TEXTE PROPOSÉ =>

L’auteur s’applique à situer le processus transitionnel par rapport à ses promesses. Au risque de flétrir, la jeune démocratie gagne à se redresser en relevant trois enjeux principaux. Il s’agit de consacrer, et prendre élan sur, la rupture révolutionnaire avec l’ordre autoritaire ; réformer l’architecture constitutionnalo-institutionnelle pour expurger le régime politique de ses incohérences et conjurer ses dysfonctionnements ; et jeter les fondements d’un système multipartisan et démocratiquement fonctionnel. Les deux premiers enjeux méritent que l’on s’y attarde.

Révolution et démocratie sont examinées dans leur complémentarité. Une continuité est postulée entre les deux mouvements. La démocratie est présentée comme la sublimation, le prolongement historique et politique du moment révolutionnaire. La restauration autoritaire, risque irréductible, sera la négation de l’une comme de l’autre. Assurément, aucun système (proto)démocratique n’est immunisé contre le retour du bâton autoritaire. La construction démocratique ne saurait être, par définition, régentée en dehors d’une incertitude foncière. Que cette incertitude se rapporte à ses issues, poids des résistances qu’elle affronte, ou à l’adéquation entre ses modalités pratiques, nécessairement improvisées et situées, et les sacro-saints principes démocratiques.

OBJECTIF DU TRAVAIL => Dans le texte sur la transition démocratique, recopiez le passage allant de « L’auteur s’applique à » jusqu’à « l’on s’y attarde. » inclus, en remplaçant « la jeune démocratie » par « le régime naissant ».

DONNÉES FOURNIES =>
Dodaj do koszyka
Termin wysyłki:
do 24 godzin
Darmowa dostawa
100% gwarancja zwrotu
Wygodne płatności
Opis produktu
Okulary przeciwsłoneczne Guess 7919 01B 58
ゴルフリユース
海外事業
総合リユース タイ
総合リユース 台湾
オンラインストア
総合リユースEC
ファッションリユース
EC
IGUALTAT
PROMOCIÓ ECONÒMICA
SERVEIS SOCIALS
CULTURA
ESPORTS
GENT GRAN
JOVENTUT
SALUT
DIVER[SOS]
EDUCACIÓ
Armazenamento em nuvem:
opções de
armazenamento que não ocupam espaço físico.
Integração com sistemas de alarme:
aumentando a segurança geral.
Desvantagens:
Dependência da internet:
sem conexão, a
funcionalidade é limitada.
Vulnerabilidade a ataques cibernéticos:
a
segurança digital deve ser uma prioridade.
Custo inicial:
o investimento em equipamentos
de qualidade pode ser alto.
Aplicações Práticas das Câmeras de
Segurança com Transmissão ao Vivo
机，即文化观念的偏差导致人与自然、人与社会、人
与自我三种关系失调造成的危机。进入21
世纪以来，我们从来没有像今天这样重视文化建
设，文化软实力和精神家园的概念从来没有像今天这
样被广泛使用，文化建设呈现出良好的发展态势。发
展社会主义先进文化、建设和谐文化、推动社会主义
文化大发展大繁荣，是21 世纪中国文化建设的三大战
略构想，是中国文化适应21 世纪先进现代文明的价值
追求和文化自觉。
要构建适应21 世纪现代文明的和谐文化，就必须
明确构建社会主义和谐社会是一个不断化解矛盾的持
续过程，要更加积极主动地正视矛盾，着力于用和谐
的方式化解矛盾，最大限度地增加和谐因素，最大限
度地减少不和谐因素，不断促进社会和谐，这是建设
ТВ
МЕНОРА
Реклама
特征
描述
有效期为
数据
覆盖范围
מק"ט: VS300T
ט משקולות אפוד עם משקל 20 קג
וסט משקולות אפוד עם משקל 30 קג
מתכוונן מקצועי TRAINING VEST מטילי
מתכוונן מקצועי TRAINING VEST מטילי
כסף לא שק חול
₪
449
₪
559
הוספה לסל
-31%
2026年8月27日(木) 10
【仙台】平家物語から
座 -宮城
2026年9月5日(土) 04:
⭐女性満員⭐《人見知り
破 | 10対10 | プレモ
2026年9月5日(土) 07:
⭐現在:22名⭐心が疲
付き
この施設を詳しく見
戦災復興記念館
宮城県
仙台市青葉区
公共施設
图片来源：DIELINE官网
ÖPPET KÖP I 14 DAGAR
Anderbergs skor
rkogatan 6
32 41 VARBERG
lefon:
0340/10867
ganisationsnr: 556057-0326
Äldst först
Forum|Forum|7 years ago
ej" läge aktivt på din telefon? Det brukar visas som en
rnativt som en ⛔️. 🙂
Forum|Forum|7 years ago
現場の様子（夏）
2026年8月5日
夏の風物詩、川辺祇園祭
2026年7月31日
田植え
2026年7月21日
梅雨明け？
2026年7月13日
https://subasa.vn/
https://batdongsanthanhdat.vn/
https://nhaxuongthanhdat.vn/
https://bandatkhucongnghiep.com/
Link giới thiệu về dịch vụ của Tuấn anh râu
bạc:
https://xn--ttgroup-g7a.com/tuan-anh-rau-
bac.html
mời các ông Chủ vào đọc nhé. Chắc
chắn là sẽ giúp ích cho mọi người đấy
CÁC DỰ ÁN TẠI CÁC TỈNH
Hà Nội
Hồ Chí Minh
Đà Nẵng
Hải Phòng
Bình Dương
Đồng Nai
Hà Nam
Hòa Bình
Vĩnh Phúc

CORRIGÉ =>
L’auteur s’applique à situer le processus transitionnel par rapport à ses promesses. Au risque de flétrir, le régime naissant gagne à se redresser en relevant trois enjeux principaux. Il s’agit de consacrer, et prendre élan sur, la rupture révolutionnaire avec l’ordre autoritaire ; réformer l’architecture constitutionnalo-institutionnelle pour expurger le régime politique de ses incohérences et conjurer ses dysfonctionnements ; et jeter les fondements d’un système multipartisan et démocratiquement fonctionnel. Les deux premiers enjeux méritent que l’on s’y attarde.